## Exercise prompt
Will you extract the passage of the Falkirk Wheel thread from "Well worth a" to "in the countryside.", word for word?

# The Falkirk Wheel



## Pudsey_Bear (Sep 25, 2008)

Just in case anyone had not heard of it or been to see it.

link to video

Well worth a visit, as the video doesn't capture it's enormity.


----------



## HurricaneSmith (Jul 13, 2007)

It's a piece of genius, and is a good example of modern engineering looking superb in the countryside.

When you visit, it's only a short distance to the Antonine Wall which is also worth a walk.


----------



## GEMMY (Jun 19, 2006)

Is also worth a visit and ride, you can also 'overnight' on the carpark and view the comings and goings

tony


----------



## Kev1 (Apr 4, 2011)

Yep a great place to visit and don't miss the kelpies 
Stainless steel horse heads about 5 miles away


----------



## teemyob (Nov 22, 2005)

Nearer to home!


----------



## teemyob (Nov 22, 2005)

GEMMY said:


> https://www.youtube.com/watch?v=usUwiL2NJiQ
> 
> Is also worth a visit and ride, you can also 'overnight' on the carpark and view the comings and goings
> 
> tony


Legally ?


----------



## GEMMY (Jun 19, 2006)

Yes mate  

tony


----------



## talogon (Aug 12, 2009)

Yes Kev it is brilliant, we did the boat trip on it last year.
Brian


----------



## zappy61 (May 1, 2005)

Thanks Kev it looks very impressive Kev, its on the list to see in the new year.

Graham


----------



## teemyob (Nov 22, 2005)

On my list for next month.

TM


----------



## Pudsey_Bear (Sep 25, 2008)

(Saved data entries)
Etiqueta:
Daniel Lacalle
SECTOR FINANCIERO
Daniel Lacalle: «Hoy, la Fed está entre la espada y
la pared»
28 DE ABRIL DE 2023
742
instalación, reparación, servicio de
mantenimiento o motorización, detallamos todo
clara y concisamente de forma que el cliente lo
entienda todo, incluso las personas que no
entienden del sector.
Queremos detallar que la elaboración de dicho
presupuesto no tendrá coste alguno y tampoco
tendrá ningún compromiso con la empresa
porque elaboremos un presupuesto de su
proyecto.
==
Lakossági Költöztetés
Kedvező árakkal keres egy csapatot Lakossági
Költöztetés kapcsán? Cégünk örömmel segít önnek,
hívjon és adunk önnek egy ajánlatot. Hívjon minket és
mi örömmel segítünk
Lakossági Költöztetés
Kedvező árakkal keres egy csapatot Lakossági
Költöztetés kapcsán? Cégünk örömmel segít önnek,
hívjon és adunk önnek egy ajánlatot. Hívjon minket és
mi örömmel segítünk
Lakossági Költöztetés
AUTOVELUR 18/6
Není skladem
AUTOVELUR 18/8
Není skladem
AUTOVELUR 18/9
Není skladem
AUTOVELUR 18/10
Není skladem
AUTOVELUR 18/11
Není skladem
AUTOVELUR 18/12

## Solution to the problem
Well worth a visit, as the video doesn't capture it's enormity.


----------



## HurricaneSmith (Jul 13, 2007)

It's a piece of genius, and is a good example of modern engineering looking superb in the countryside.